### DIRECTIONS FOR THIS TASK
Would you write out the entries again, exactly as they are, but without images?

◇ ◇ ◇ ◇ ◇

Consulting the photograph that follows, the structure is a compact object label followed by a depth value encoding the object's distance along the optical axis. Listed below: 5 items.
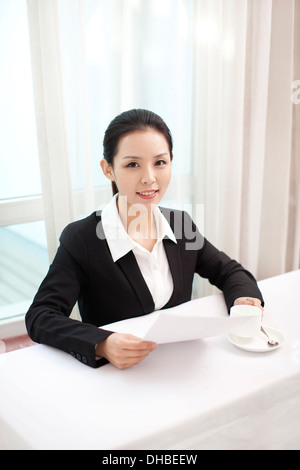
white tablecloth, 0.81
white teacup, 1.09
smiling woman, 1.23
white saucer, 1.06
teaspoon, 1.08
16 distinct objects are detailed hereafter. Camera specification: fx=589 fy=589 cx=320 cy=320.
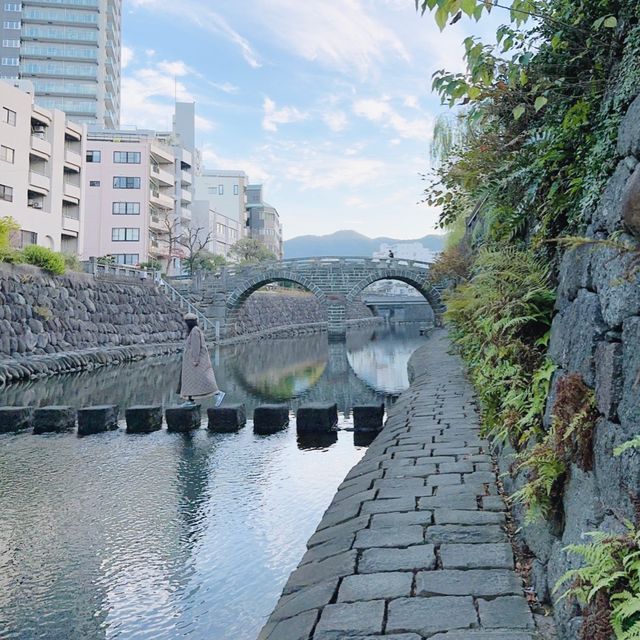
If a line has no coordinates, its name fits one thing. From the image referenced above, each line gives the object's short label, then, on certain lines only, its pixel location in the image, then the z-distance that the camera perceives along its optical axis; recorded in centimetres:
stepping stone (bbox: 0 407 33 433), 802
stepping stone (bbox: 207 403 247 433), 792
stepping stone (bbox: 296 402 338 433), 777
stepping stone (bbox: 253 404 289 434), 791
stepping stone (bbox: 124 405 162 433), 791
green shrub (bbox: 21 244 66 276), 1838
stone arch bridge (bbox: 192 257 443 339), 3234
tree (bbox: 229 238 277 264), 5281
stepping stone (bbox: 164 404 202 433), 792
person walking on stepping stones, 859
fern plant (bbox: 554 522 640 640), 155
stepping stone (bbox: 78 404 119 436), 787
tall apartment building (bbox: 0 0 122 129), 5281
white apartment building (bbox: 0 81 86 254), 2695
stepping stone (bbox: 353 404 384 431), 778
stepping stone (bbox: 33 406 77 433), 790
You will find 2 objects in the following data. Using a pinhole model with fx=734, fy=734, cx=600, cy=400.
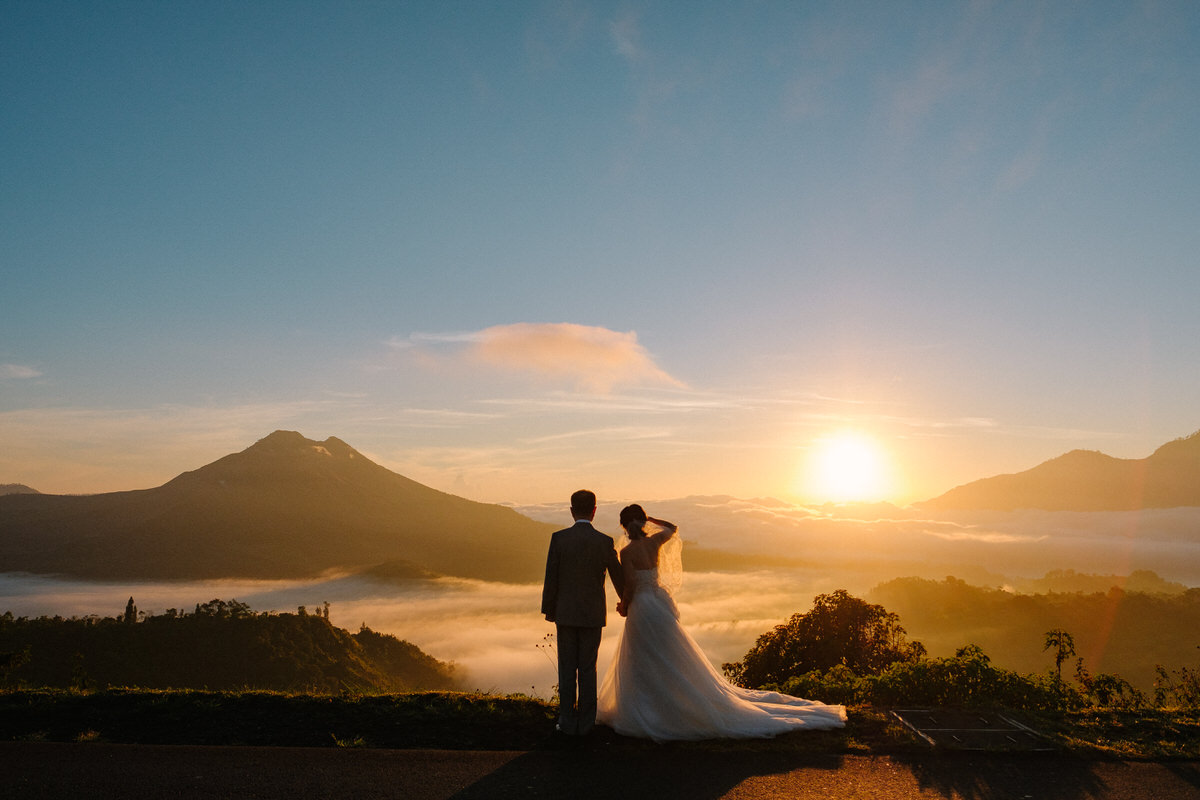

◇ ◇ ◇ ◇ ◇

### SOLUTION BELOW
Consulting the photograph that follows, the structure is a compact object label followed by a depth value encoding the object's distance along the optical axis. Listed below: 5 items.
white tablecloth, 0.81
white teacup, 1.09
smiling woman, 1.23
white saucer, 1.06
teaspoon, 1.08
16 distinct objects are detailed hereafter. Camera specification: fx=589 fy=589 cx=320 cy=320.
If a line has no coordinates, its name fits one thing. From the image referenced above, each line gives the object's short label, then, on certain lines only, its pixel location in the image, then the z-distance that the camera perceives along its optical axis; recorded in centimetres:
stepping stone (bbox: 0 407 33 433), 802
stepping stone (bbox: 207 403 247 433), 792
stepping stone (bbox: 296 402 338 433), 777
stepping stone (bbox: 253 404 289 434), 791
stepping stone (bbox: 124 405 162 433), 791
green shrub (bbox: 21 244 66 276), 1838
stone arch bridge (bbox: 192 257 443 339), 3234
tree (bbox: 229 238 277 264), 5281
stepping stone (bbox: 164 404 202 433), 792
person walking on stepping stones, 859
fern plant (bbox: 554 522 640 640), 155
stepping stone (bbox: 78 404 119 436), 787
tall apartment building (bbox: 0 0 122 129), 5281
white apartment building (bbox: 0 81 86 254), 2695
stepping stone (bbox: 353 404 384 431), 778
stepping stone (bbox: 33 406 77 433), 790
You will find 2 objects in the following data. Using a pinhole model with fx=734, fy=734, cx=600, cy=400.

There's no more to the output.